12. Sinfoniekonzert

Elim Chan im Konzert


Elim Chan, designierte Musikdirektorin des San Francisco Symphony Orchestra und eine der gefragtesten Dirigentinnen ihrer Generation, wird das letzte Sinfoniekonzert der aktuellen Konzertsaison der Sächsischen Staatskapelle Dresden dirigieren. Ihre Programmauswahl ist nahezu märchenhaft: Es erklingen Paul Dukas’ »Zauberlehrling«, »Puzzles and Games« from »Alice in Wonderland« von Capell-Compositrice Unsuk Chin sowie eine Suite aus dem Ballett »Romeo und Julia« von Sergej Prokofjew. Die lyrische Sopranistin Siobhan Stagg wird mit ihrer außergewöhnlichen Stimme »Puzzles and Games« interpretieren. Sie kennt das Werk wie kaum eine andere: 2017 sang sie bereits die Uraufführung in der Kölner Philharmonie.

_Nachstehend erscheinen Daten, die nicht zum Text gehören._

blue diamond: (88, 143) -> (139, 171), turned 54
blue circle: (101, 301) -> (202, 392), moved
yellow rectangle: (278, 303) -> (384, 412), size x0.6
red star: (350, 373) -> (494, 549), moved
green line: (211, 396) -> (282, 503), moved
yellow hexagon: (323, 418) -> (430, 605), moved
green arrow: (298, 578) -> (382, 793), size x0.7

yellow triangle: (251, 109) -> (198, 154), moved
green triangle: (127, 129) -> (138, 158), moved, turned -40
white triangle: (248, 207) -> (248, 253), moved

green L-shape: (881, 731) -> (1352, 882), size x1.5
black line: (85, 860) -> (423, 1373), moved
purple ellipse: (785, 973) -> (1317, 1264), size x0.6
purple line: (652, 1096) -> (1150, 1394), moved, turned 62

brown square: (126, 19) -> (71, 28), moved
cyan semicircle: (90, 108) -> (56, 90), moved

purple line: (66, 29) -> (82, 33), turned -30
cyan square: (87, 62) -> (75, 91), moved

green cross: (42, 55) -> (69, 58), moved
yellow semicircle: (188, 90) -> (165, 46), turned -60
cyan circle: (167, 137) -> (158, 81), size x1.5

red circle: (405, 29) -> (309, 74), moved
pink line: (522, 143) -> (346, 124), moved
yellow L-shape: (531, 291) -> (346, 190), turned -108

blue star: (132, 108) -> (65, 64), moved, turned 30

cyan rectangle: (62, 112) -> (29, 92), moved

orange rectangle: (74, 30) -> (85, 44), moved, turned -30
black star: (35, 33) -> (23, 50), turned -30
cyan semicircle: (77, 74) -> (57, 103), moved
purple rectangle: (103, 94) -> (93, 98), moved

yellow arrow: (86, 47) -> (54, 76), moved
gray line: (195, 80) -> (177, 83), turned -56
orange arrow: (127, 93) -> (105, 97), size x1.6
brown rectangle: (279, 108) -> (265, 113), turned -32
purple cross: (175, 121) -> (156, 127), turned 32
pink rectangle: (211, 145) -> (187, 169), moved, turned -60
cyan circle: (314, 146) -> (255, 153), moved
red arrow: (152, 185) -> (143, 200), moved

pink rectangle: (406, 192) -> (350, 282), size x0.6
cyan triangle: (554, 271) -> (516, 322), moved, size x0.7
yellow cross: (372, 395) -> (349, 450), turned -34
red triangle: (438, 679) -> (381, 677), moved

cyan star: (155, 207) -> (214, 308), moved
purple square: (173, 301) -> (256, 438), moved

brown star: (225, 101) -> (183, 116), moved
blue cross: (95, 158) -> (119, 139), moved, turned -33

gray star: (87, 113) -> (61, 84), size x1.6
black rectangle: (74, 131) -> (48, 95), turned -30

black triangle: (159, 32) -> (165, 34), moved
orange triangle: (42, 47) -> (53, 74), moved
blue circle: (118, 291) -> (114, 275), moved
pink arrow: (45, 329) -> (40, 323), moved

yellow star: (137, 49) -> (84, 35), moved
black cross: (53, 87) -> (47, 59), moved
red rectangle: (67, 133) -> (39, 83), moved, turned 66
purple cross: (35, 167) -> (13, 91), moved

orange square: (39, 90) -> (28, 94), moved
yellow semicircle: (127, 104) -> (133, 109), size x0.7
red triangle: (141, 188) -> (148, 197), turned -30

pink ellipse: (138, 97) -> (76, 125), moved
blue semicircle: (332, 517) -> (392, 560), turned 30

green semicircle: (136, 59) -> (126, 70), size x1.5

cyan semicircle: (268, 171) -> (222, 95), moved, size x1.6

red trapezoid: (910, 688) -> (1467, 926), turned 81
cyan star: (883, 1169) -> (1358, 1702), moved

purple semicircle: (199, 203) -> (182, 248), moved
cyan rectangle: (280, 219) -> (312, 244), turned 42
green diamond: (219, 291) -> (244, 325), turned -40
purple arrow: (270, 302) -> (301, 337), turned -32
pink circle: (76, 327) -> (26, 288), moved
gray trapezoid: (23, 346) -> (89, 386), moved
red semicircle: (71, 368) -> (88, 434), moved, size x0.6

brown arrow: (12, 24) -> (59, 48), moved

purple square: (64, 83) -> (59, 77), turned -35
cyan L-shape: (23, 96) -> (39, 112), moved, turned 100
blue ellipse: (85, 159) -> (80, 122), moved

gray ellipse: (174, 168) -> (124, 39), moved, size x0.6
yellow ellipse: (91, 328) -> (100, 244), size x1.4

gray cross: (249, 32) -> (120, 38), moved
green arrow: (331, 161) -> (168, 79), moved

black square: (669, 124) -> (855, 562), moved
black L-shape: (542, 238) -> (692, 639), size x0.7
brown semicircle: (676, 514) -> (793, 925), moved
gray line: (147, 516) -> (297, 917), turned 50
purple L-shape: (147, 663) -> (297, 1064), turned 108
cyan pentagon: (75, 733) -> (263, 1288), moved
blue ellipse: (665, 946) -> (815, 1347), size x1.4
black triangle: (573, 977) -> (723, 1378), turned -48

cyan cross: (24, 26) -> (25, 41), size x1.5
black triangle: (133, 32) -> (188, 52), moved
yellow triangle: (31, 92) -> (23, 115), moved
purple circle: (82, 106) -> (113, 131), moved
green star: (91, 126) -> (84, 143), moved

Mit einem Konzertabend voller literarischer Verwandlungen beschließt die Sächsische Staatskapelle Dresden ihre Saison 2025/26. Unter der Leitung der Dirigentin Elim Chan begegnen sich im 12. Sinfoniekonzert drei Werke, die berühmte Erzählungen der Weltliteratur auf ganz unterschiedliche Weise in Musik übersetzen: Den Auftakt bildet Paul Dukas' 1897 entstandener »Zauberlehrling«, der Goethes berühmte Ballade in eine farbenreiche sinfonische Dichtung verwandelt. Mit großer erzählerischer Kraft zeichnet Dukas den Weg vom übermütigen Spiel mit der Magie bis zum außer Kontrolle geratenen Geschehen. Seine Musik macht die Stationen der Handlung unmittelbar hörbar und zählt bis heute zu den eindrucksvollsten Beispielen musikalischer Programmmusik.

Mit »Puzzles and Games« führt anschließend Unsuk Chin in die skurrile Traumwelt von Lewis Carrolls »Alice im Wunderland« . Das rund zwanzigminütige Konzertwerk entstand 2017 aus ihrer gleichnamigen Oper und verbindet virtuosen Sologesang mit einer schillernden, fantasievollen Orchestersprache. 

Zum Abschluss erklingt Sergej Prokofjews »Romeo und Julia« in einer eigens von Elim Chan zusammengestellten Suite. Dabei fokussiert sie die Hauptcharaktere, sodass die Hauptkräfte und die Hauptstationen der Tragödie deutlich werden und zugleich eine musikalisch überzeugende Dramaturgie von Kontrast und Zusammenhang entsteht.

Bereits 2024 debütierte Elim Chan bei einem Aufführungsabend der Sächsischen Staatskapelle Dresden, nun übernimmt sie erstmals die Leitung des Sinfoniekonzerts.